Mysql – Why is LIKE more than 4x faster than MATCH…AGAINST on a FULLTEXT index in MySQL

full-text-searchMySQL

I'm not getting this.

I've got a table with these indexes

PRIMARY     post_id
INDEX       topic_id
FULLTEXT    post_text

Table has (only) 346 000 rows. I am trying to perform 2 queries.

SELECT post_id 
FROM phpbb_posts 
WHERE topic_id = 144017 
AND post_id != 155352 
AND MATCH(post_text) AGAINST('http://rapidshare.com/files/5494794/photo.rar')

takes 4.05 seconds while

SELECT post_id 
FROM phpbb_posts 
WHERE topic_id=144017 
AND post_id != 155352 
AND post_text LIKE ('%http://rapidshare.com/files/5494794/photo.rar%')

takes 0.027 seconds.

EXPLAIN shows that the only difference is in possible_keys (fulltext has post_text included, LIKE does not)

That's really strange.

What's behind this? What's happening in the background? How can LIKE be so fast when not using index and FULLTEXT so slow when using its index?

UPDATE1:

Actually it now takes about 0.5 seconds, maybe table was locked, but still, when I turn on profiling it's show that FULLTEXT INITIALIZATION took 0.2seconds.
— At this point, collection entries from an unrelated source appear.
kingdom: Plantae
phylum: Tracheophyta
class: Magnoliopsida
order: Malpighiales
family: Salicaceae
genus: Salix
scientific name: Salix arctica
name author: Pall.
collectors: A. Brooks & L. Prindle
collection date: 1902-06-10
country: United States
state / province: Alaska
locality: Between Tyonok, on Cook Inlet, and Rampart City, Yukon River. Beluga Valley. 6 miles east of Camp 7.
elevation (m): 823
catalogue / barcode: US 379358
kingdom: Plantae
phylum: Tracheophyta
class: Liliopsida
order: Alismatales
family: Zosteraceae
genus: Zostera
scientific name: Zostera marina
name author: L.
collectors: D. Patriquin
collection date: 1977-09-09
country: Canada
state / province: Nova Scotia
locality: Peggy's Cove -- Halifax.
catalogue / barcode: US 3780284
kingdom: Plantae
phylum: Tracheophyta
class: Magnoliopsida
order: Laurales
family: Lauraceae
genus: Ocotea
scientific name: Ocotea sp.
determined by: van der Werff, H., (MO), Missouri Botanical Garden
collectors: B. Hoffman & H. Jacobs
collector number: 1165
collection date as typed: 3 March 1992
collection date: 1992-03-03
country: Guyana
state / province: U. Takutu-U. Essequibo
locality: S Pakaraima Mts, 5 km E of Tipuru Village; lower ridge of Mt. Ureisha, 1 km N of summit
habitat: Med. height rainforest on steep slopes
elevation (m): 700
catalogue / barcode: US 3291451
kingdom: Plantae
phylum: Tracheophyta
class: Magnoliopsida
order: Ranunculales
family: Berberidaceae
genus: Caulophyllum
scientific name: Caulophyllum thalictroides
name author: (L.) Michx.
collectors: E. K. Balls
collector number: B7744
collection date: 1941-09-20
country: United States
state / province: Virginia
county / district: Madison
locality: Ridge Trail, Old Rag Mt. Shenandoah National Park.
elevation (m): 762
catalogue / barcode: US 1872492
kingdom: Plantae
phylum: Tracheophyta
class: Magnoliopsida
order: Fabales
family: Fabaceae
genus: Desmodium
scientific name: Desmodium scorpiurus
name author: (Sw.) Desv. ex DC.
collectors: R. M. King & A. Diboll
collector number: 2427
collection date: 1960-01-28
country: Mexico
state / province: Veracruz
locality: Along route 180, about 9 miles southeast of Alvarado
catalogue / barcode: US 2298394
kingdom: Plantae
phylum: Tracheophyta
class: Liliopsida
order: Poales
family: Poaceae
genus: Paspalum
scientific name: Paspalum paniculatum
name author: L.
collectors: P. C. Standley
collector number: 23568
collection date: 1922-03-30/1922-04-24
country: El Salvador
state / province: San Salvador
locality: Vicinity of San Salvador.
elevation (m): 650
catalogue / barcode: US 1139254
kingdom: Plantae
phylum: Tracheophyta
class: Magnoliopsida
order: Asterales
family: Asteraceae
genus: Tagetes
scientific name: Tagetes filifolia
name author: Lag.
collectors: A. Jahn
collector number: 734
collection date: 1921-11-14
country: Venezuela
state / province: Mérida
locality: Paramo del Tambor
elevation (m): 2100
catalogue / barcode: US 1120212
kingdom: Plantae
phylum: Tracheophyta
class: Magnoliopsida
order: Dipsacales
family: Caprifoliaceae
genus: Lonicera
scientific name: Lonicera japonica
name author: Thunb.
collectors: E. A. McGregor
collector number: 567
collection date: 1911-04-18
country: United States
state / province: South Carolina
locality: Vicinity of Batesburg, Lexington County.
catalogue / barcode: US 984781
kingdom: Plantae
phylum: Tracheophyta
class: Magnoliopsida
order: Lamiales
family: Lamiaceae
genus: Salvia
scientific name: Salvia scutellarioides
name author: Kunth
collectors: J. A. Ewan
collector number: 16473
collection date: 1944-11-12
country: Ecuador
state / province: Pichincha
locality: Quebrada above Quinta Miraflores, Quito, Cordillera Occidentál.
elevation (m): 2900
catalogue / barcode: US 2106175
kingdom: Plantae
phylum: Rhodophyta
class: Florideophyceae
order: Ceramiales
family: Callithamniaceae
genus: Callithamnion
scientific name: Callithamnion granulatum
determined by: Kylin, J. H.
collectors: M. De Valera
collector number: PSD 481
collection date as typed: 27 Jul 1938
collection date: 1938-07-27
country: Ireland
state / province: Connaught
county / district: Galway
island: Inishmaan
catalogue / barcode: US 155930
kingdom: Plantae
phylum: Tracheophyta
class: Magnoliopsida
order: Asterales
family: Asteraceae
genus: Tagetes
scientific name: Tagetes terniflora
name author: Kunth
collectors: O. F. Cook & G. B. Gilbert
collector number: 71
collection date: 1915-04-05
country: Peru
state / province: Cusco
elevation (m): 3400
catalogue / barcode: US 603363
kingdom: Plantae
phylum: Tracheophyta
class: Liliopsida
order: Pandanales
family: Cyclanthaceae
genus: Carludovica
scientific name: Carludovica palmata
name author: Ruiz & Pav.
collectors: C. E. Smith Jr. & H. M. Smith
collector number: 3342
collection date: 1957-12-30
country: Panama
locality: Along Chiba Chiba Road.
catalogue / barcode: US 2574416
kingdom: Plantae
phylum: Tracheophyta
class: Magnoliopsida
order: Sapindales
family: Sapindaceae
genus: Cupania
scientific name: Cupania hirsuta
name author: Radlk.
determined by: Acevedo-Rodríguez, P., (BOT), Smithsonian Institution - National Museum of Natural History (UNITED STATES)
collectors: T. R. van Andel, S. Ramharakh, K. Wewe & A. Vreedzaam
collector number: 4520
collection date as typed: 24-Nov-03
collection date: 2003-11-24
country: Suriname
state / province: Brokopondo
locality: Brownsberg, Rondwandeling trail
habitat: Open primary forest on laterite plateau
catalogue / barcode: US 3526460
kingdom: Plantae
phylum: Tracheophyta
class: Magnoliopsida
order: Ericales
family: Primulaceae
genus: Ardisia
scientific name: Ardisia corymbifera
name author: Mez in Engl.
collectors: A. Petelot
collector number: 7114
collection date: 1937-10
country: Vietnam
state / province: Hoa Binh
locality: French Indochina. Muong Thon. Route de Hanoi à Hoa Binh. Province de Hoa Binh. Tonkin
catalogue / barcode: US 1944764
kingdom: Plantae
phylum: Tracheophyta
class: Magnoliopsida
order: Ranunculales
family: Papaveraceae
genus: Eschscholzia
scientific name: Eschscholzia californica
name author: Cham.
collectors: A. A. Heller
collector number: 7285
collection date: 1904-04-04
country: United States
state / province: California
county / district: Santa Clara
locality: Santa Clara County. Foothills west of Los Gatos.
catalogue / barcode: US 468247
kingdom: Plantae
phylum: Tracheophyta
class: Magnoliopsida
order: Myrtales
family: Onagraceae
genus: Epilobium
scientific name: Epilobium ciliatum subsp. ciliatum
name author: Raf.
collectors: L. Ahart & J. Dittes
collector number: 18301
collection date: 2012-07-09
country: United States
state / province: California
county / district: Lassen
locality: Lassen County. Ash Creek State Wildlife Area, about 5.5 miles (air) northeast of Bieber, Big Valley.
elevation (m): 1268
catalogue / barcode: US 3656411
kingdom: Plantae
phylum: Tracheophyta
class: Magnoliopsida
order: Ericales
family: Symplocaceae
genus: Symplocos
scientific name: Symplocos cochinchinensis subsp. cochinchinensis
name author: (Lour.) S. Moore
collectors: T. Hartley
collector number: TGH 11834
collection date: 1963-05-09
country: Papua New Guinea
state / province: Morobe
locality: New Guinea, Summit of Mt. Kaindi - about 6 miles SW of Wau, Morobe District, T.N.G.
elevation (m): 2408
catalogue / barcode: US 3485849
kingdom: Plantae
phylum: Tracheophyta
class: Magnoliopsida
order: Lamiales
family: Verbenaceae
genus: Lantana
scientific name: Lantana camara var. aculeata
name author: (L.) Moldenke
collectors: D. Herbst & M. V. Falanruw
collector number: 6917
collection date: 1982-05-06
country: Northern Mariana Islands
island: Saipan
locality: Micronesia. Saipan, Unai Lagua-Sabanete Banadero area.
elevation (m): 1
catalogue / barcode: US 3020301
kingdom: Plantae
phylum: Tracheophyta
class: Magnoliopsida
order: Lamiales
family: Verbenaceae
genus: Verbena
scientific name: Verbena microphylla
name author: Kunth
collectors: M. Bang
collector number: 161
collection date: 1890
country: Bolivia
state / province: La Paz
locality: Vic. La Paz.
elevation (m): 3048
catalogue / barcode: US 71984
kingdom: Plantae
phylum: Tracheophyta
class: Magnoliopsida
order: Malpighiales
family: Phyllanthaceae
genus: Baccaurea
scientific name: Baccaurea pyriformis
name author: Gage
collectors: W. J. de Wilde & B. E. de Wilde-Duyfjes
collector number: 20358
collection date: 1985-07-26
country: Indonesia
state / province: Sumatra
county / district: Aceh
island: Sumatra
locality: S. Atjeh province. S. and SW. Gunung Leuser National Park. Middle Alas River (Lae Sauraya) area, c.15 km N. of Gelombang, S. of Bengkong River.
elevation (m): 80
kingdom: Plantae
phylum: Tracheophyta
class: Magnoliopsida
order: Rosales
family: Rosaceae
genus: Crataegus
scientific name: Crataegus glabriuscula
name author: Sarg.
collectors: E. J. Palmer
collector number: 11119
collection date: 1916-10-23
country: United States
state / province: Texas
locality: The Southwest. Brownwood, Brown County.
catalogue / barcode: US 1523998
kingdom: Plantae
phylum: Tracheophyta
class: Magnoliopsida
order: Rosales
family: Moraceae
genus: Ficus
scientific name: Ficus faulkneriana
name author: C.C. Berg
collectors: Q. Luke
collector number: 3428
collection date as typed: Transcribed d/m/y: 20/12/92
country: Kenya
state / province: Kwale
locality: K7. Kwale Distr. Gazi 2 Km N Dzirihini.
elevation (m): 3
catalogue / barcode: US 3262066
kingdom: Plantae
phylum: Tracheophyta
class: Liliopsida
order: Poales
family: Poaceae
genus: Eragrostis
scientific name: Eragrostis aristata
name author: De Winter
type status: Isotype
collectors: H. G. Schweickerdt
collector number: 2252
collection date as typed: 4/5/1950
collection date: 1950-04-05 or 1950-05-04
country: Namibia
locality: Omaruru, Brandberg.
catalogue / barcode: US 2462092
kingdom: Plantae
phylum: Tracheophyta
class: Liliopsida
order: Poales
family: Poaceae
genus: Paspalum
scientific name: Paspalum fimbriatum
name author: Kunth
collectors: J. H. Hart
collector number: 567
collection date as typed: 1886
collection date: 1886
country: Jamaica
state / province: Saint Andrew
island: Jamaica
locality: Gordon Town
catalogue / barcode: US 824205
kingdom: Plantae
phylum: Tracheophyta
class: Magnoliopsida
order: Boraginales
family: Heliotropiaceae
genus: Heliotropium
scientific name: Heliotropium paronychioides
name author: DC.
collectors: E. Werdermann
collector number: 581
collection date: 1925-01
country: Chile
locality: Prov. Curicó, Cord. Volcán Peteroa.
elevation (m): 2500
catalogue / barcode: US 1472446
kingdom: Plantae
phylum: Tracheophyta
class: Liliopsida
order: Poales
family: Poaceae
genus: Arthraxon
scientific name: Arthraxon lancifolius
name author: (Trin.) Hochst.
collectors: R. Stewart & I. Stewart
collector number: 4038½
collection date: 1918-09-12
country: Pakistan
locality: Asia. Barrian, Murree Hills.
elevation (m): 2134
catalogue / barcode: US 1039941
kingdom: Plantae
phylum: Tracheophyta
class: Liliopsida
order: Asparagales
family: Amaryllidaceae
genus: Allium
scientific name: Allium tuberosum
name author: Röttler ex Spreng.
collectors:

What's up?

I can query my table with LIKE 10x a second, with fulltext only 2x

UPDATE2:

Surprise!

mysql> SELECT post_id FROM phpbb_posts WHERE post_id != 2 AND topic_id = 6 AND MATCH(post_text) AGAINST ('rapidshare.com');
Empty set (0.04 sec)

so I'm asking, how is this possible?

Additionally,

SELECT count(*) FROM phpbb_posts WHERE MATCH(post_text) AGAINST ('rapidshare.com')

is really slow. Can be fulltext any broken?

UPDATE3:

What the hell?

SELECT forum_id, post_id, topic_id, post_text  FROM phpbb_posts  WHERE MATCH(post_text) AGAINST ('rapidshare.com') LIMIT 0, 30;

takes 0.27s while

SELECT count(*) FROM phpbb_posts  WHERE MATCH(post_text) AGAINST ('rapidshare.com') LIMIT 0, 30;

takes more than 30 seconds! What is going wrong here?

Best Answer

I think the problem may stem from the presence of the FULLTEXT index itself.

Every time there is a query involving a FULLTEXT index, the MySQL Query Optimizer tends to whack the query into a full table scan. I have seen this over the years. I also wrote an earlier post about this most trifling behavior in FULLTEXT indexes.

You may need to do two things:

  1. refactor the query so that the FULLTEXT index does not throw the MySQL Query Optimizer into a state of confusion
  2. Add an additional index that will properly support the refactored query

REFACTOR THE QUERY

Here is your original query

SELECT post_id  
FROM phpbb_posts  
WHERE topic_id = 144017  
AND post_id != 155352  
AND MATCH(post_text) AGAINST('http://rapidshare.com/files/5494794/photo.rar') 

You will need to refactor the query like this:

SELECT subqueryA.post_id
FROM
(
    SELECT post_id FROM phpbb_posts
    WHERE topic_id = 144017
    AND post_id != 155352
) subqueryA
INNER JOIN
(
    SELECT post_id FROM phpbb_posts
    WHERE MATCH(post_text) AGAINST('http://rapidshare.com/files/5494794/photo.rar')
) subqueryB
USING (post_id);

CREATE A NEW INDEX

You will need an index to support subqueryA. You already have an index on topic_id. You need to replace it as follows:

ALTER TABLE phpbb_posts ADD INDEX topic_post_ndx (topic_id,post_id);
ALTER TABLE phpbb_posts DROP INDEX topic_id;

Give it a Try !!!

UPDATE 2012-03-19 13:08 EDT

Try this one first

SELECT post_id FROM
(
    SELECT * FROM phpbb_posts
    WHERE topic_id = 144017
    AND post_id != 155352
) A;

If this runs fast and return a small number of rows, then try this nested subquery:

SELECT post_id FROM
(
    SELECT * FROM phpbb_posts
    WHERE topic_id = 144017
    AND post_id != 155352
) A
WHERE MATCH(post_text) AGAINST('http://rapidshare.com/files/5494794/photo.rar');

UPDATE 2012-03-19 13:11 EDT

Compare the running time of this:

SELECT count(*) FROM phpbb_posts  WHERE MATCH(post_text) AGAINST ('rapidshare.com') LIMIT 0, 30;

with this

SELECT count(*) FROM phpbb_posts WHERE 1 = 1;

If there running time is the same, then the MATCH clause is being executed on every row. As I mentioend earlier, using FULLTEXT indexes tends to nullify any benefits attempted and contributed by the MySQL Query Optimizer.